28 U.S.C. § 1920(3) provides that a federal court may tax witness fees as costs against the losing party, and 28 U.S.C. § 1821(b) states that a witness "shall be paid" a fee of $40 per day for court attendance or when giving a deposition. Rule 54(d)(1) provides in part: "Except when express provision therefore is made either in a statute of the United States or in these rules, costs . . . shall be allowed as of course to the prevailing party unless the court otherwise directs. . . ."
Witnesses are paid the daily fee for travel time and are entitled to reimbursement for the cost of travel. The statute also provides that witnesses shall be paid a subsistence allowance when an overnight stay is required.
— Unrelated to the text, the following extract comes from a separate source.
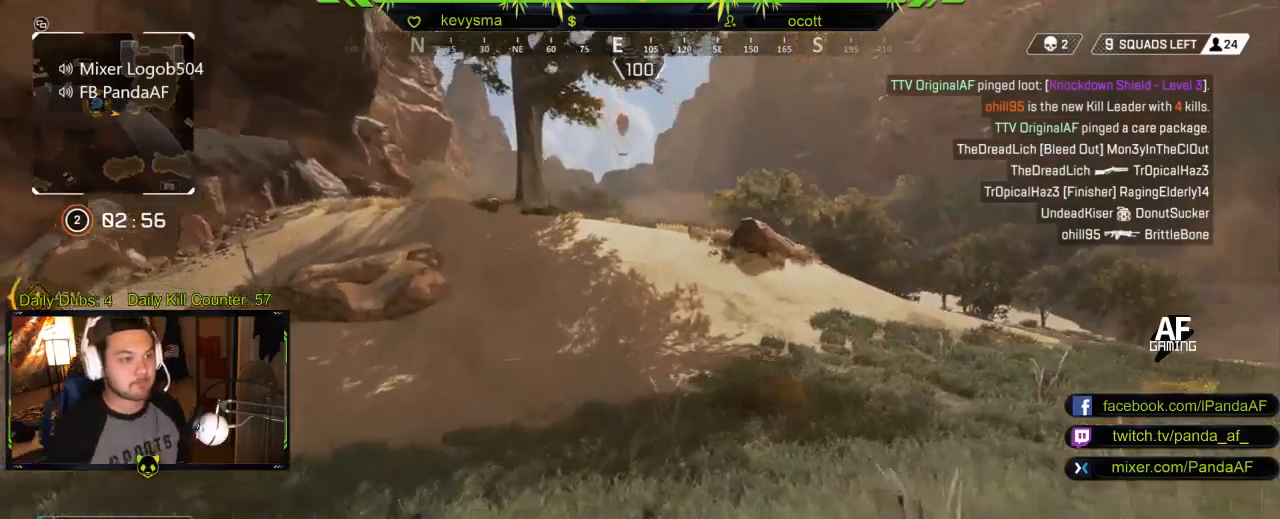
{"buttons": [], "left_stick": "up", "right_stick": "center", "events": []}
The Supreme Court has held that while Rule 54(d) and § 1920(3) give the district court discretion to award witness fees, § 1821 limits the amount that can be awarded. See Crawford Fitting Co. v. J.T. Gibbons, Inc., 482 U.S. 437, 441 (1987); Henkel v. Chicago, S.P., 284 U.S. 444, 447 (1931). This court lacks discretion to award witness fees that exceed the per diem rate set forth in § 1821. See, e.g., In re Philadelphia Mortg. Trust, 930 F.2d 306 (3d Cir. 1991). Accordingly, the $1000 fee paid for Etheridge's deposition is not recoverable in full and will be excluded from the bill of costs. Prietz and ServPro are entitled to recover the statutory fee allowed by § 1821, i.e., $40 per day of Etheridge's testimony.
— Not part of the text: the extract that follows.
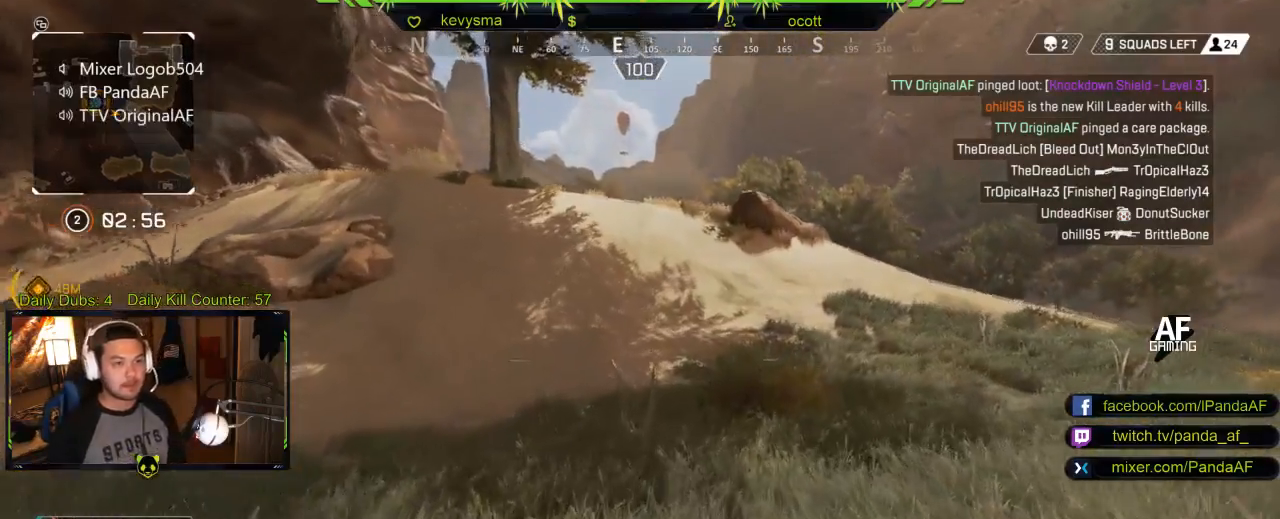
{"buttons": [], "left_stick": "up", "right_stick": "center", "events": []}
An exception is made for court-appointed experts; their compensation is not limited by § 1821. See 28 U.S.C. § 1920(6).
In keeping with the requirements of § 1920 and § 1821, a witness cannot be reimbursed for lost wages or lost business profits due to absence from work. See, e.g., Andresen v. Clear Ridge Aviation, Inc., 9 F.R.D. 50, 52 (D. Neb. 1949); Lawyer v. 84 Lumber Company and 84 Associates, Inc., 1998 WL 111703 (N.D. Ill. 1998); Pan American Grain Mfg. Co. v. Puerto Rico Ports Auth., 193 F.R.D. 26, 35 (D. Puerto Rico 2000). Therefore, the entry on the bill of costs for $150 paid to Eugene Butterfield for "wages" will also be excluded from the final calculation of taxable costs.
The final, approved sum of costs will reflect the following calculation: $15,050.51 plus the witness fee allowed by § 1821 for the deposition testimony of Etheridge.
$16,200.51-$1,150 +($40 *days of testimony by Etheridge).
ORDER
For the reasons stated in the foregoing memorandum, it is hereby ORDERED that:(1) Judgment in the amount of $412,889.45 is entered against Selective Way Insurance Company in favor of Mary Prietz and ServPro of King of Prussia;
(2) Post-judgment interest in the amount of $46.20 is awarded in favor of Mary Prietz and ServPro King of Prussia for each day subsequent to the entry of judgment until the judgment is paid;
(3) Mary Prietz and ServPro King of Prussia are awarded costs to be calculated as follows: $15,050.51 plus the witness fee allowed by § 1821 (i.e., $40 per day) for the deposition testimony of Walt Etheridge.